[net] net: enetc: workaround for unresponsive pMAC after receiving express traffic

Message ID 20230411192645.1896048-1-vladimir.oltean@nxp.com
State New
Headers
Series [net] net: enetc: workaround for unresponsive pMAC after receiving express traffic |

Commit Message

Vladimir Oltean April 11, 2023, 7:26 p.m. UTC
  I have observed an issue where the RX direction of the LS1028A ENETC pMAC
seems unresponsive. The minimal procedure to reproduce the issue is:

1. Connect ENETC port 0 with a loopback RJ45 cable to one of the Felix
   switch ports (0).

2. Bring the ports up (MAC Merge layer is not enabled on either end).

3. Send a large quantity of unidirectional (express) traffic from Felix
   to ENETC. I tried altering frame size and frame count, and it doesn't
   appear to be specific to either of them, but rather, to the quantity
   of octets received. Lowering the frame count, the minimum quantity of
   packets to reproduce relatively consistently seems to be around 37000
   frames at 1514 octets (w/o FCS) each.

4. Using ethtool --set-mm, enable the pMAC in the Felix and in the ENETC
   ports, in both RX and TX directions, and with verification on both
   ends.

5. Wait for verification to complete on both sides.

6. Configure a traffic class as preemptible on both ends.

7. Send some packets again.

The issue is at step 5, where the verification process of ENETC ends
(meaning that Felix responds with an SMD-R and ENETC sees the response),
but the verification process of Felix never ends (it remains VERIFYING).

If step 3 is skipped or if ENETC receives less traffic than
approximately that threshold, the test runs all the way through
(verification succeeds on both ends, preemptible traffic passes fine).

::::

* STATED TASK 1
Answer these questions from the commit message:
(a) On which device is the ENETC pMAC's RX direction observed to be unresponsive?
(b) Which command is used to enable the pMAC in the Felix and ENETC ports?
(c) About how many frames of 1514 octets are needed to reproduce the issue fairly consistently?
* STATED TASK 2
Reproduce the commit message from "7. Send some" up to and including "(it remains VERIFYING).", replacing "Felix" with "the Felix switch" throughout that passage.
* STATED TASK 3
List every step of the reproduction procedure in the commit message, in order.
Nothing in the listing is needed for this work.

* SUPPLIED INFORMATION
::::

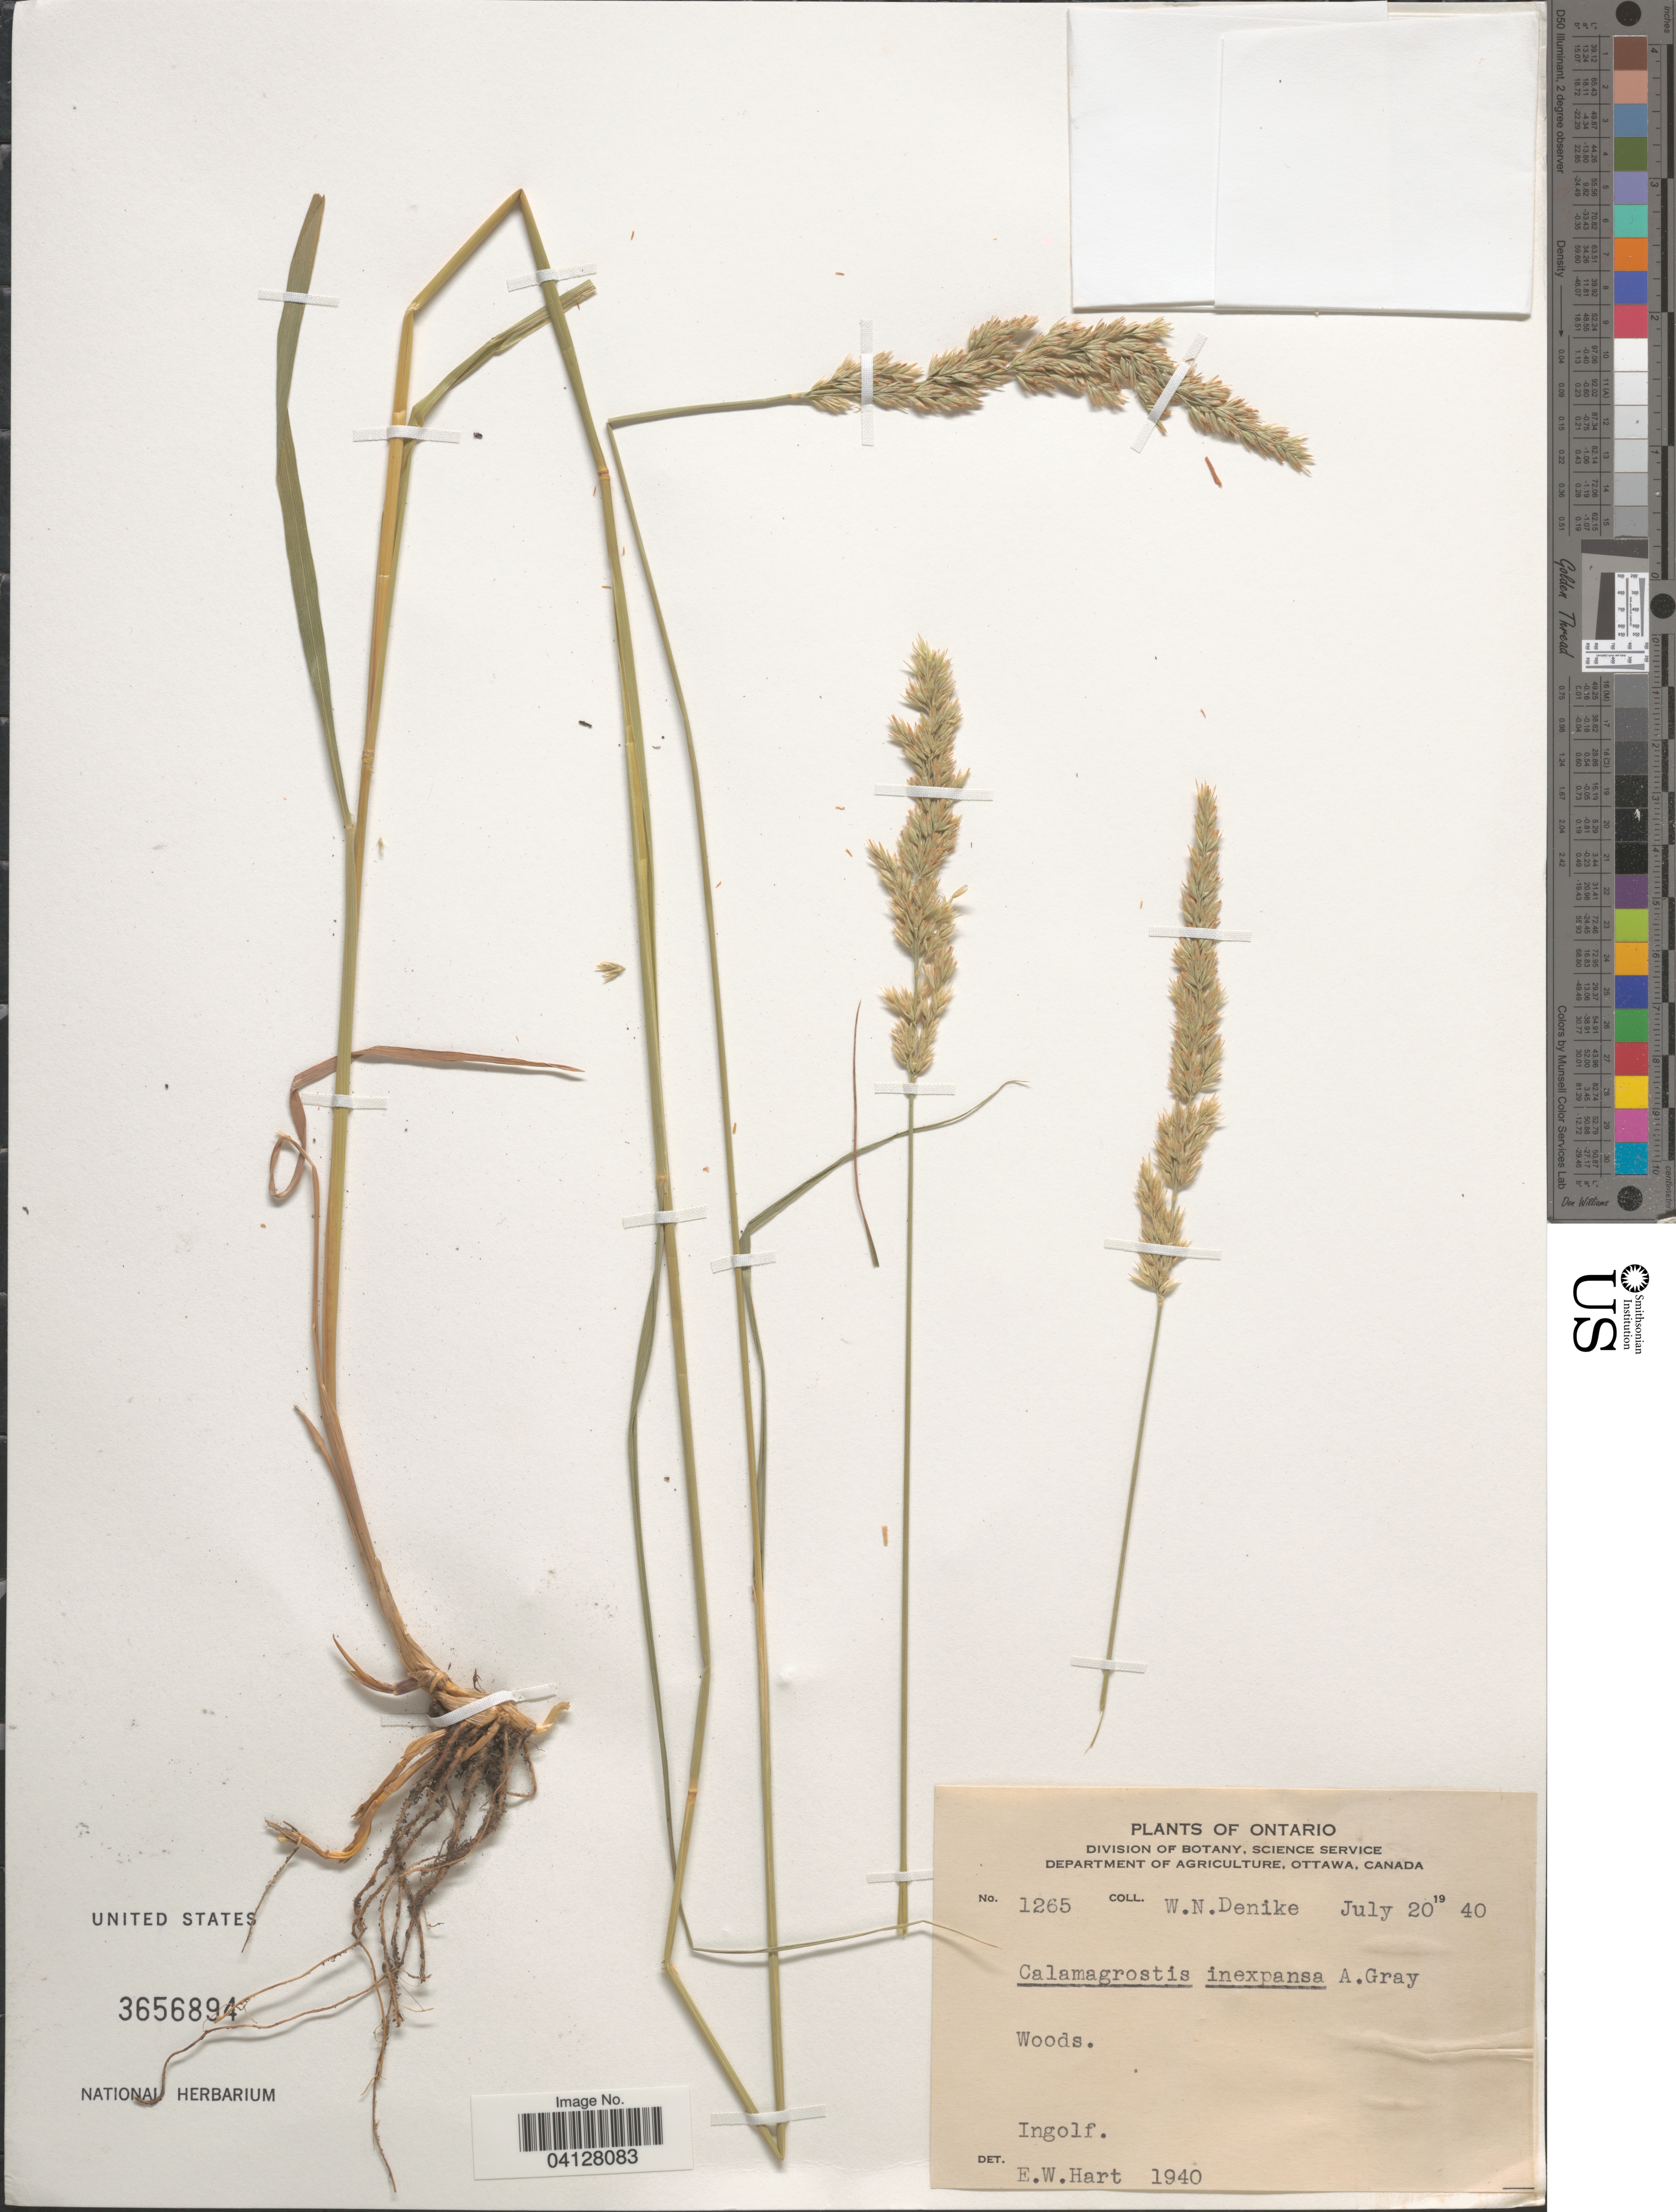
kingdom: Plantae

::::

* CORRECT OUTPUT 1
(a) The LS1028A.
(b) ethtool --set-mm.
(c) Around 37000 frames.

* CORRECT OUTPUT 2
7. Send some packets again.

The issue is at step 5, where the verification process of ENETC ends
(meaning that the Felix switch responds with an SMD-R and ENETC sees the response),
but the verification process of the Felix switch never ends (it remains VERIFYING).

* CORRECT OUTPUT 3
1. Connect ENETC port 0 with a loopback RJ45 cable to one of the Felix switch ports (0).
2. Bring the ports up, with the MAC Merge layer not enabled on either end.
3. Send a large quantity of unidirectional (express) traffic from Felix to ENETC.
4. Use ethtool --set-mm to enable the pMAC in the Felix and ENETC ports, in both RX and TX directions, with verification on both ends.
5. Wait for verification to complete on both sides.
6. Configure a traffic class as preemptible on both ends.
7. Send some packets again.